O que nasceu dentro do Corinthians logo escapou do campo. Escolas criaram grêmios estudantis, sindicatos passaram a fazer assembleias abertas, empresas começaram a testar decisões coletivas. A ousadia do Timão virou inspiração para quem queria mudar o Brasil por dentro.

Nesse contexto, os clubes de futebol abriram caminho para um outro espaço de representação e tomada de decisão. Naquele momento parecia ser possível que o modelo de gestão dos clubes caminhariam para um lugar de diálogo, reconstruir relações de poder e transformação para lidar com conflitos e decisões.

Através dela, nos mostrou que futebol e política não estão em mundos separados. Mostrou que o que acontece em meios aos gramados reflete — e muitas vezes antecipa — o que a sociedade inteira está vivendo.

Ela não ficou só no discurso bonito. Dentro de campo, vieram dois Campeonatos Paulistas. Fora dele, o clube zerou dívidas que pareciam eternas. Com todo mundo participando, o Corinthians se mostrou mais eficiente, mais engajado. Provaram que dividir o poder não enfraquece. Fortalece.

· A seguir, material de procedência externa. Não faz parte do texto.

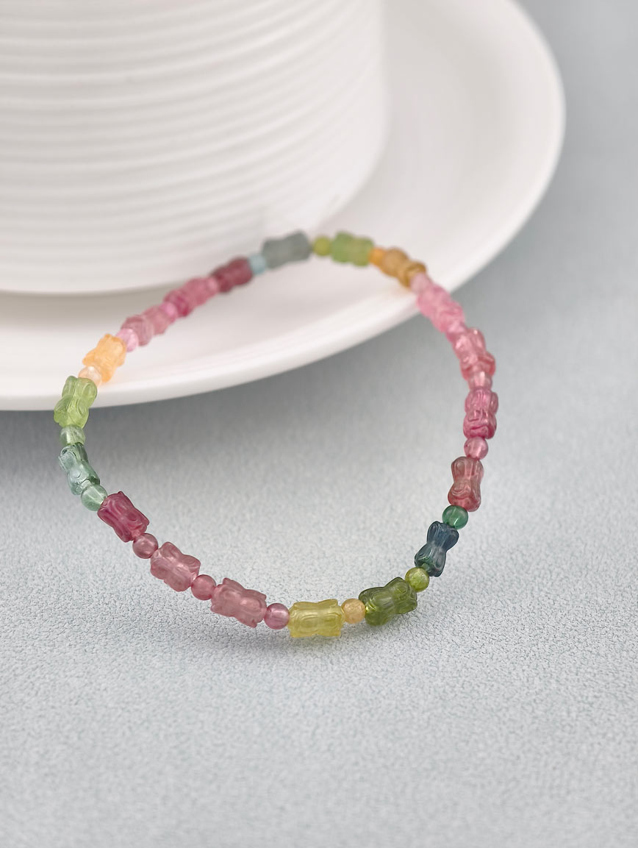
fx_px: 2084
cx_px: 319
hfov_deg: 17.4
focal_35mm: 85
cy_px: 424
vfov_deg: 23.0
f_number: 2.67
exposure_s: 1/160
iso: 125
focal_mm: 22.48
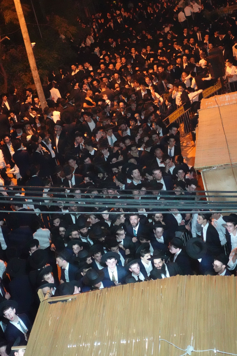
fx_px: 691
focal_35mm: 70
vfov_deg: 28.8
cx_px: 118
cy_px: 178
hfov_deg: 19.5
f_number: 2.8
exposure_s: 1/60
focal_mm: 25.7
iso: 6400
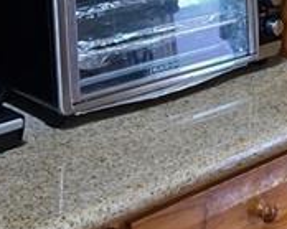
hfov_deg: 19.2
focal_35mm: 99
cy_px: -107
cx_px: 219
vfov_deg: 14.5
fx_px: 840
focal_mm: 6.3
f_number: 1.7
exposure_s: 1/120
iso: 400
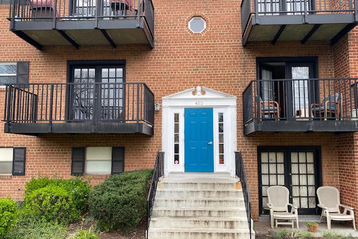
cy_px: 129
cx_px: 183
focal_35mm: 28
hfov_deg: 65.5
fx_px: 278
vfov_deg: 46.4
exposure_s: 1/361
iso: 32
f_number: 1.8
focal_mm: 4.25
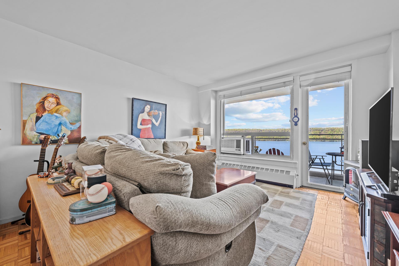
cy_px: 133
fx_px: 155
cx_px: 200
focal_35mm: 14
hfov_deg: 104.3
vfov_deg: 81.2
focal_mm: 14
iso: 250
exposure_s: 1/2
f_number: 9.5
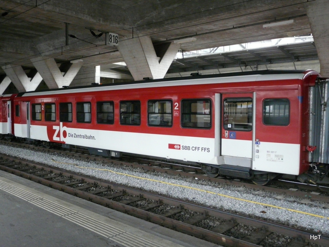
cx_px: 164
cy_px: 124
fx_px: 295
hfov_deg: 58.4
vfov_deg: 45.4
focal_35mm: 31
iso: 500
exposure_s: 1/125
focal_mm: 5.1
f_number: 2.8
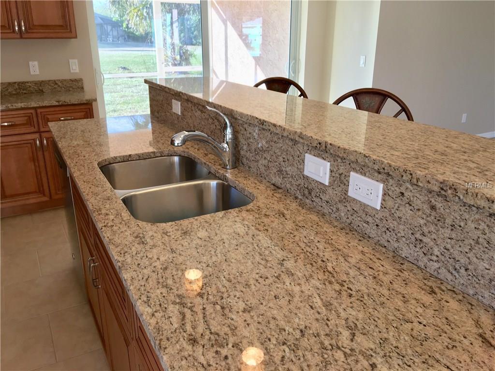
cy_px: 186
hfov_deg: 61.7
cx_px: 248
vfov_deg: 48.2
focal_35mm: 29
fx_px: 415
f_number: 2.2
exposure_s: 1/60
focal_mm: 4.15
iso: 25
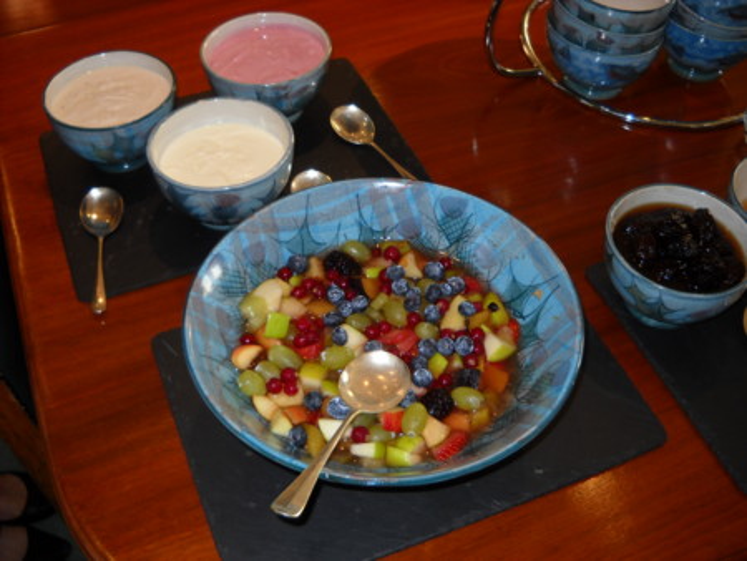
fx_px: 885
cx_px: 374
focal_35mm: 41
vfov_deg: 35.2
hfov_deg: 45.8
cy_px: 280
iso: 64
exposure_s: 1/30
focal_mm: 6.72
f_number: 3.1
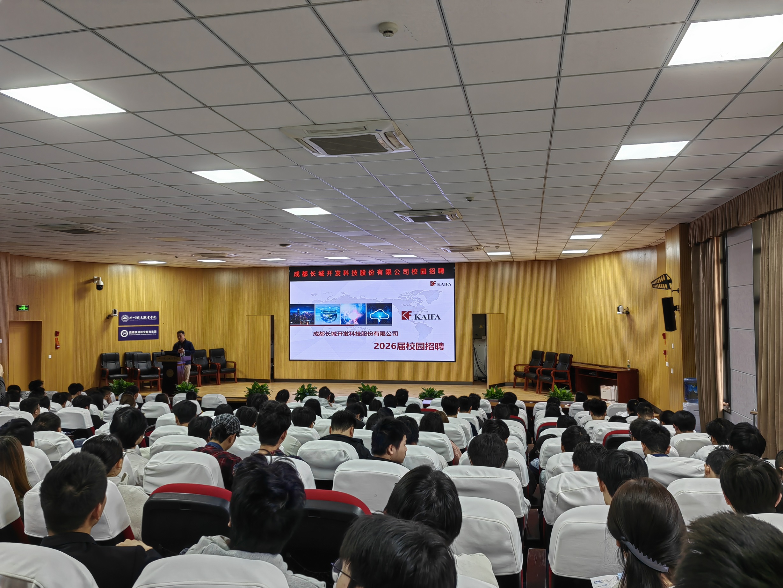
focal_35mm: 27
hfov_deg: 65.3
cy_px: 294
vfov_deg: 51.4
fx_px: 611
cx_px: 392
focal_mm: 5.54
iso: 100
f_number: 1.8
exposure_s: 1/100
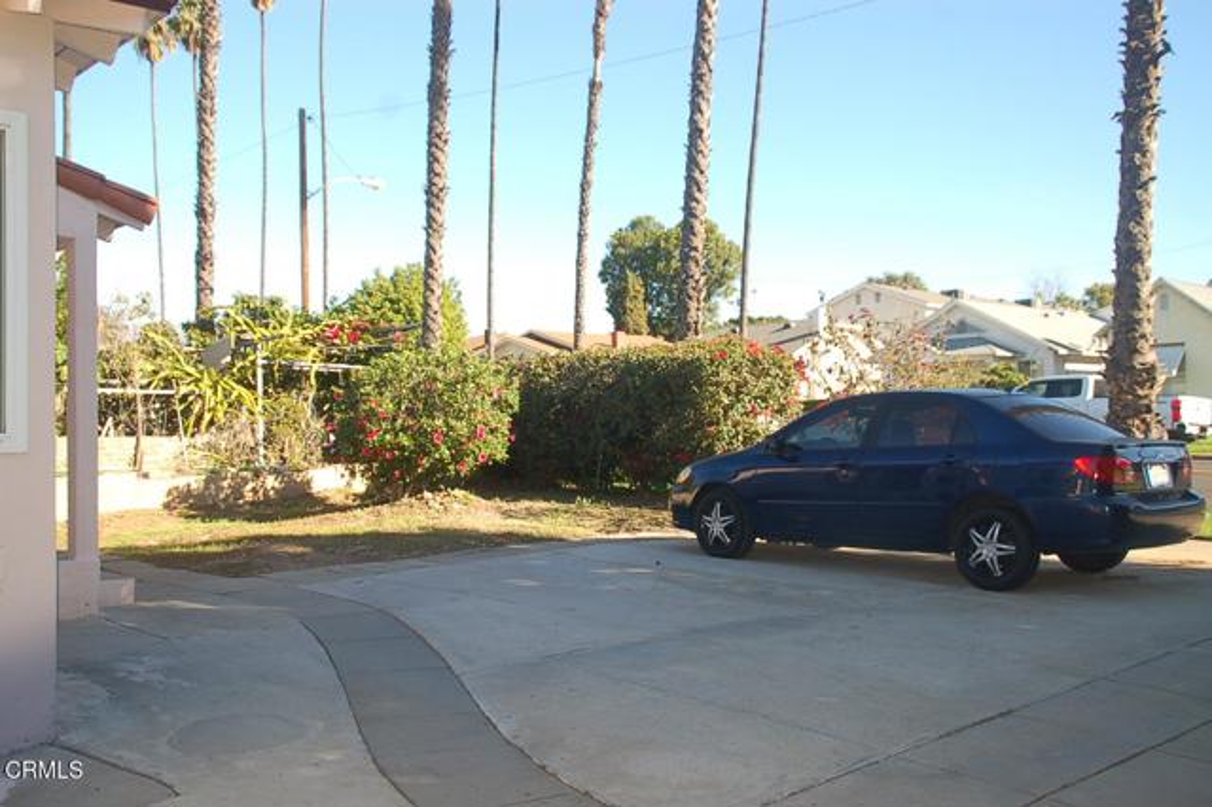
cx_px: 606
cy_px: 404
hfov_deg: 51.3
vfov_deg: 35.5
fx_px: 1262
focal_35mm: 38
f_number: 5.6
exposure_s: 1/500
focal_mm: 25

Não obstante, a convivência e o debate constante ensinaram que a democracia não é apenas um regime de governo — mas sim um estilo de vida. Foi por meio de reuniões, nos vestiários, nos momentos de decisão, que jogadores, técnicos e funcionários descobriram que a voz de cada poderia — e pode, importar. Nisso, a suma maioria deram lugar aos ouvidos para ouvir, mas também para discordar e chegar a consensos. A consciência ultrapassou o estádio e se espalhou pelo país como inspiração para outras formas de participação coletiva.

Em 1984, o vento mudou. A profissionalização do futebol exigia negociações rápidas, contratos milionários, centralização. A derrota de Adílson numa eleição interna selou o fim do experimento. Ironicamente, a própria democracia interna decidiu encerrar a Democracia Corinthiana. A ideia não faleceu, mas virou símbolo. Como referências para gerações futuras — mesmo diante de exigências do sistema profissionalizado — a participação coletiva e a busca por igualdade de voz deixam marcas profundas. De tal modo, essa memória afeitva se torna uma espécie de legado, que transcende o gramado e ecoa na luta por direitos, nas assembleias de trabalhadores, nos grêmios estudantis e nas rodas de conversa de política.

Décadas depois, essa história ainda ressoa. Porque ela nos cutuca com uma pergunta simples e incômoda: por que temos tanto medo de dividir o poder? Se uma equipe de futebol comprovou que decisões compartilhadas geram excelência, por que aceitamos estruturas concentradas? Ela continua aí, como um convite.